What you are asked to do: When the line with "right knee: (72, 354)" appears below, start repeating lines exactly, and keep going through the line with "right eye: (333, 378)"; add nothing outside that span.

-- Information provided follows --

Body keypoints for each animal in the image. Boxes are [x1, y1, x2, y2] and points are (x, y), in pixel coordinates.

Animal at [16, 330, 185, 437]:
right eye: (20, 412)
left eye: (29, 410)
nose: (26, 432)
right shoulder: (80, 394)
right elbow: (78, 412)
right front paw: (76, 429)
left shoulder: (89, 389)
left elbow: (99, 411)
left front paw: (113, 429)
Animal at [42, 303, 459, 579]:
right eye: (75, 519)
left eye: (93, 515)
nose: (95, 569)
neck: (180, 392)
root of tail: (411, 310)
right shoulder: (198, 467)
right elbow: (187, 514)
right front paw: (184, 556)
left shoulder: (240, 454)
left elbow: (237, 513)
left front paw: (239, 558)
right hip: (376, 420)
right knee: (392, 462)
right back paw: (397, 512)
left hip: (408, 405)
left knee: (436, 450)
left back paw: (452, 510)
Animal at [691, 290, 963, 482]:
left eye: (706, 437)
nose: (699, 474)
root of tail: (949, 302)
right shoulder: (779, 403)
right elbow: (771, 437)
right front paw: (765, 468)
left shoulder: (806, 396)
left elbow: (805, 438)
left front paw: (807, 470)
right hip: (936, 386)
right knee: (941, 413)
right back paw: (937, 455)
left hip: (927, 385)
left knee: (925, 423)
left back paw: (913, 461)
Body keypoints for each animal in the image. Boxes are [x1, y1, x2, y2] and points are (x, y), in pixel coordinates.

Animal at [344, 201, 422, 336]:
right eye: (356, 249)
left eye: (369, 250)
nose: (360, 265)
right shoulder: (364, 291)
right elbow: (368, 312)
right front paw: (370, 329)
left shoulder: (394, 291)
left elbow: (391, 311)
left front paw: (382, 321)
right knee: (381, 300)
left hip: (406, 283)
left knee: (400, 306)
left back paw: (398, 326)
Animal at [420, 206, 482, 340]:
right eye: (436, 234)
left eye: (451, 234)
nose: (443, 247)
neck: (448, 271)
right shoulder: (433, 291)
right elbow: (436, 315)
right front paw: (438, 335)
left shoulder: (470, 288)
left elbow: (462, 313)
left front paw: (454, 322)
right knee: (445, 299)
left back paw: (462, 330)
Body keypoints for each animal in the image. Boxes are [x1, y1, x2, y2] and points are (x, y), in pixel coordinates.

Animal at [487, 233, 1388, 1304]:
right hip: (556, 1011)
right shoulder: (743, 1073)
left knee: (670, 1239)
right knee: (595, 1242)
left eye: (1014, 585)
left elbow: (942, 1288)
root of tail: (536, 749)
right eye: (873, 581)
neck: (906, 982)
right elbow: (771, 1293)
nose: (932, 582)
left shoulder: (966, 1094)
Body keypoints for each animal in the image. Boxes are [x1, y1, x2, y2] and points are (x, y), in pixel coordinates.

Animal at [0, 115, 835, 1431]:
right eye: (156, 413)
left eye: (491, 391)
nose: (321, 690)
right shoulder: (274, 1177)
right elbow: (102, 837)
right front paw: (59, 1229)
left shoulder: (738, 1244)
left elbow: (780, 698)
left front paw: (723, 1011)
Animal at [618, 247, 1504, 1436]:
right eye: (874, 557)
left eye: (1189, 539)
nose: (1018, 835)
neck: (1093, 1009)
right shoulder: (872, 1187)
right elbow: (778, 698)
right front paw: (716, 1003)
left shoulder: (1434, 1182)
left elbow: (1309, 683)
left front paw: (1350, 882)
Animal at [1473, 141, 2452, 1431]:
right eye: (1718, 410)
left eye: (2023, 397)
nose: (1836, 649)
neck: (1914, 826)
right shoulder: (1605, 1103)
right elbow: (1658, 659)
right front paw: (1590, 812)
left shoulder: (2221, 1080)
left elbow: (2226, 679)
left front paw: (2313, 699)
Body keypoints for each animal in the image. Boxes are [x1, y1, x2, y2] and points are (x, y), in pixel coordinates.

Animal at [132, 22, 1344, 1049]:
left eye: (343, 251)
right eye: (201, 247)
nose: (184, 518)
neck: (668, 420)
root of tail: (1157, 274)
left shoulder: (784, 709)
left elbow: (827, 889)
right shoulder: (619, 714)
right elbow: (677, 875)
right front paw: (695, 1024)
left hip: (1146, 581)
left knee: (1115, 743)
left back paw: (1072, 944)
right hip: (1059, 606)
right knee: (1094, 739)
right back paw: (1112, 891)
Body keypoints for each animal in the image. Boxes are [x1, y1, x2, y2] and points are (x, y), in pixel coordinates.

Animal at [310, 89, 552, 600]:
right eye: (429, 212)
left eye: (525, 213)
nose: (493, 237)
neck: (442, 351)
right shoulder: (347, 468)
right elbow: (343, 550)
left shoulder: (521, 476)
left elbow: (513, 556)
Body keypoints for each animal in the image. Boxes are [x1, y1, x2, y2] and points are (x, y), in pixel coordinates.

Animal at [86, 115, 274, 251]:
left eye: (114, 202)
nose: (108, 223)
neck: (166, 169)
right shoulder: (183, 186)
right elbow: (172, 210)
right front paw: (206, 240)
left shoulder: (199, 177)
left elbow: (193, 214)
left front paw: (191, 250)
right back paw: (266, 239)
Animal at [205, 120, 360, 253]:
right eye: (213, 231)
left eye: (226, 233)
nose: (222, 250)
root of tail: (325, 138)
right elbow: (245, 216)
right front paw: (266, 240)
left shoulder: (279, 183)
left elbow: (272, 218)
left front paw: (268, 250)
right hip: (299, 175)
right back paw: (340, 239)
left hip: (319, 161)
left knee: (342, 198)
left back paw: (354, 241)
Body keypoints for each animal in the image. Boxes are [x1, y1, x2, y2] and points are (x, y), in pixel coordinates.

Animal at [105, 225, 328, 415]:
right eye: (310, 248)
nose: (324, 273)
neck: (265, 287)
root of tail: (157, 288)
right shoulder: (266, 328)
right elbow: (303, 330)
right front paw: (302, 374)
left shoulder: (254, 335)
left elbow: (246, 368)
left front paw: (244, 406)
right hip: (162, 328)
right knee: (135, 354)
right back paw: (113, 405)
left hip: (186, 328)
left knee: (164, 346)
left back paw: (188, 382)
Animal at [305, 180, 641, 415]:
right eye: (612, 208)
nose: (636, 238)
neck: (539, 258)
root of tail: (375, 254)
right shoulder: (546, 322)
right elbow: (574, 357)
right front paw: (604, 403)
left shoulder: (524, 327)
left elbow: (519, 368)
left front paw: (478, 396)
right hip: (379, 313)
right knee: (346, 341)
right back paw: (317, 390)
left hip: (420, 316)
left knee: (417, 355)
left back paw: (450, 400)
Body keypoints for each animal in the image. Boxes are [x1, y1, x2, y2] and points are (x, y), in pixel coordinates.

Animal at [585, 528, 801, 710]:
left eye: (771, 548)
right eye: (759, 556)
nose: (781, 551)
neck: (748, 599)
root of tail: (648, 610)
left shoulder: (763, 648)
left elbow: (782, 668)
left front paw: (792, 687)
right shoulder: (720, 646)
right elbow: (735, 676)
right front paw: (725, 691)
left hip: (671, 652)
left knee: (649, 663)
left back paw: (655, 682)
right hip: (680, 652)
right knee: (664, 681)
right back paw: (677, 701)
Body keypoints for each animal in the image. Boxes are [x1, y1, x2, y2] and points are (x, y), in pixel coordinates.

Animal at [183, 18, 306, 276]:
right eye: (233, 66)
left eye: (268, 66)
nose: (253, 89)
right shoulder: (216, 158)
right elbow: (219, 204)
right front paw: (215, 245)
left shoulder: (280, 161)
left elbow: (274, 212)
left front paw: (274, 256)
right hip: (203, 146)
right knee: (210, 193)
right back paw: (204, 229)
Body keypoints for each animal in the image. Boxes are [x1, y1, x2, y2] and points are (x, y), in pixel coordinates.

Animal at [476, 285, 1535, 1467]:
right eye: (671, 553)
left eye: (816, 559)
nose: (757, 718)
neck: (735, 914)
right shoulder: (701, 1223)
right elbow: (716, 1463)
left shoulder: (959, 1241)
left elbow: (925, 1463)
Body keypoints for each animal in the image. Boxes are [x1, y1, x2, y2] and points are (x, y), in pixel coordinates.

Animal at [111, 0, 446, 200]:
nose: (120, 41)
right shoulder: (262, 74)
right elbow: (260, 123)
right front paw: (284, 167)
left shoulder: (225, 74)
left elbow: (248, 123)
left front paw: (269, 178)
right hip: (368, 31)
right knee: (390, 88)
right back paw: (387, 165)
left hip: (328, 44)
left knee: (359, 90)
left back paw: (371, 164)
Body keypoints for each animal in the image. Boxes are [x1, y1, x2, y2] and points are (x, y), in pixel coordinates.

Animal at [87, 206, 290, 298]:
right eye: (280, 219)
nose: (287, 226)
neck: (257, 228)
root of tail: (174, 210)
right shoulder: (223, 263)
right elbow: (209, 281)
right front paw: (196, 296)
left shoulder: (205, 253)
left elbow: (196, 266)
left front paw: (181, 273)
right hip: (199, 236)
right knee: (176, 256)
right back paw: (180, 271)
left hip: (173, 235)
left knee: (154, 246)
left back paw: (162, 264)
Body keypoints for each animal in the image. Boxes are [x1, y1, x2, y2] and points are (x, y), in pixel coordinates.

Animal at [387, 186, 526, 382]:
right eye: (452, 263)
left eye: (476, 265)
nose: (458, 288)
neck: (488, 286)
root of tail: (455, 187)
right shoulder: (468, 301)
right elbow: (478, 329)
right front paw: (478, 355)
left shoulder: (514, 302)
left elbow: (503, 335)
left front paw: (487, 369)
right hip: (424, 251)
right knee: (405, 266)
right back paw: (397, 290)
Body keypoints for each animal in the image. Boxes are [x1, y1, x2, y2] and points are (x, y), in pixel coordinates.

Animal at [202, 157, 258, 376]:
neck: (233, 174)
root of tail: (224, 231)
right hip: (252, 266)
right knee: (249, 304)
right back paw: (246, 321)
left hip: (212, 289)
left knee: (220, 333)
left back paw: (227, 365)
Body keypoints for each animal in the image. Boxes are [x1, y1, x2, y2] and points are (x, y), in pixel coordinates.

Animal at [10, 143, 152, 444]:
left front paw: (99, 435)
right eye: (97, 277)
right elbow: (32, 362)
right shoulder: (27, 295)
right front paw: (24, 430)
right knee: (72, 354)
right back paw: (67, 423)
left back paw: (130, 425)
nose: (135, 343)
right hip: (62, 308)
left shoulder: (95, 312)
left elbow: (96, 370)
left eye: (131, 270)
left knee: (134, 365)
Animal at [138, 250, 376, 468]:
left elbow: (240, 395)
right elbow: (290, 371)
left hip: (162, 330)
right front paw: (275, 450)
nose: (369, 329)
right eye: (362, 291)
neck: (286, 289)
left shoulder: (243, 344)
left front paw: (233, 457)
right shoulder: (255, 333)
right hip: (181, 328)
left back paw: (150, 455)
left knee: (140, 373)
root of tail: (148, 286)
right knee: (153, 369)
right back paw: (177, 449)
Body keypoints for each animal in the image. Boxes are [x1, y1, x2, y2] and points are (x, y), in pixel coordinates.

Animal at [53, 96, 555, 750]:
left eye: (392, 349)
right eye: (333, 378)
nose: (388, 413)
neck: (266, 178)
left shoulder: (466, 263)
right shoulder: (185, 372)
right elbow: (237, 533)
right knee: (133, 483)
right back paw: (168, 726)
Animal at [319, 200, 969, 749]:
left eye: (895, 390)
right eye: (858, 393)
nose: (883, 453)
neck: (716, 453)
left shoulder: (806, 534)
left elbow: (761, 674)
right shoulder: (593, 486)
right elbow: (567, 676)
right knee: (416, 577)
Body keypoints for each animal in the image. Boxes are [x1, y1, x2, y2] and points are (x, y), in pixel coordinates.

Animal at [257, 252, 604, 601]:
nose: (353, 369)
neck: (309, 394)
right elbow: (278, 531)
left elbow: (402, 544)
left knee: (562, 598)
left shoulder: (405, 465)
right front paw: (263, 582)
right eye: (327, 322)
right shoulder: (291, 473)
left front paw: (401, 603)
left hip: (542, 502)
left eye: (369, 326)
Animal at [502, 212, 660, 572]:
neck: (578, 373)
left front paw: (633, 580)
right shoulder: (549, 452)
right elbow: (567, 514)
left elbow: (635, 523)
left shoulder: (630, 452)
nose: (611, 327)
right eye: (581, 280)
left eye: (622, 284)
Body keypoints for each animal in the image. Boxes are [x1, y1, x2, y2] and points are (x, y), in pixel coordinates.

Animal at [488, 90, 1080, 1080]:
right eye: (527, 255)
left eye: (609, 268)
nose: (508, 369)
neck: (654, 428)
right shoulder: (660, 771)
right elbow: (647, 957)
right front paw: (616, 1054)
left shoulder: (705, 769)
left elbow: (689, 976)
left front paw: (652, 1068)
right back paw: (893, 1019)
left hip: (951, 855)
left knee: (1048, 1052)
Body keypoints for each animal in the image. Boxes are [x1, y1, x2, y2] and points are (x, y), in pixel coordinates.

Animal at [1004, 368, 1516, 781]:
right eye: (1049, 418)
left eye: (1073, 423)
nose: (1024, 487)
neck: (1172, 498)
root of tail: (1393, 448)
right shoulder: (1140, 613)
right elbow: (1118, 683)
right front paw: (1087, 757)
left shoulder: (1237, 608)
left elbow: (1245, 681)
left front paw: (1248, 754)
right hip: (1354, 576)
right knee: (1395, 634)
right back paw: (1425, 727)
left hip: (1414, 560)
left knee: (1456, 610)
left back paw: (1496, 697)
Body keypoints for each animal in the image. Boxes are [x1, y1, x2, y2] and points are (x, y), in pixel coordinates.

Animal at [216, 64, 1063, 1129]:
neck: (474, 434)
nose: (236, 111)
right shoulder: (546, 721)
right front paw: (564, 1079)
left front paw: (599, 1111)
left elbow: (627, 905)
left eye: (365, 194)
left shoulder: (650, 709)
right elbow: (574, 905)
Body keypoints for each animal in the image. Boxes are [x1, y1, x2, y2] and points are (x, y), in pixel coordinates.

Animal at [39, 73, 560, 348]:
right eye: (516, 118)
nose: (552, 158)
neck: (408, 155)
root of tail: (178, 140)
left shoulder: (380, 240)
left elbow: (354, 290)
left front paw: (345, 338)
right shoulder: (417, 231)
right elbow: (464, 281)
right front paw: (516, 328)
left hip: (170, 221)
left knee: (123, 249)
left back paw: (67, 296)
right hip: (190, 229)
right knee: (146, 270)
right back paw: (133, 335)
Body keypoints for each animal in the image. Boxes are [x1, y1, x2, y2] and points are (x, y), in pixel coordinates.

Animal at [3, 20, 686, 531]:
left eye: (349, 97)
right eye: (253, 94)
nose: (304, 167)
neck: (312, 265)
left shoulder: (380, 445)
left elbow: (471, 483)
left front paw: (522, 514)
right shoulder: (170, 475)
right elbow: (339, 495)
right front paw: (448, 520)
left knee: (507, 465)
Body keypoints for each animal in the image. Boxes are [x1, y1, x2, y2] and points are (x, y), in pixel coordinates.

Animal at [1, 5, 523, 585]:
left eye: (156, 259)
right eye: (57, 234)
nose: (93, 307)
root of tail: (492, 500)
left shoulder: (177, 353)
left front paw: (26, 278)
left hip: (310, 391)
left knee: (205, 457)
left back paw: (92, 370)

-- Information provided concluded --

Result of the task:
right knee: (72, 354)
right back paw: (67, 423)
left back paw: (130, 425)
nose: (135, 343)
right hip: (62, 308)
left shoulder: (95, 312)
left elbow: (96, 370)
left eye: (131, 270)
left knee: (134, 365)
Animal at [138, 250, 376, 468]:
left elbow: (240, 395)
right elbow: (290, 371)
left hip: (162, 330)
right front paw: (275, 450)
nose: (369, 329)
right eye: (362, 291)
neck: (286, 289)
left shoulder: (243, 344)
left front paw: (233, 457)
right shoulder: (255, 333)
right hip: (181, 328)
left back paw: (150, 455)
left knee: (140, 373)
root of tail: (148, 286)
right knee: (153, 369)
right back paw: (177, 449)
Body keypoints for each animal in the image. Boxes are [x1, y1, x2, y2] and points are (x, y), in pixel coordinates.

Animal at [53, 96, 555, 750]:
left eye: (392, 349)
right eye: (333, 378)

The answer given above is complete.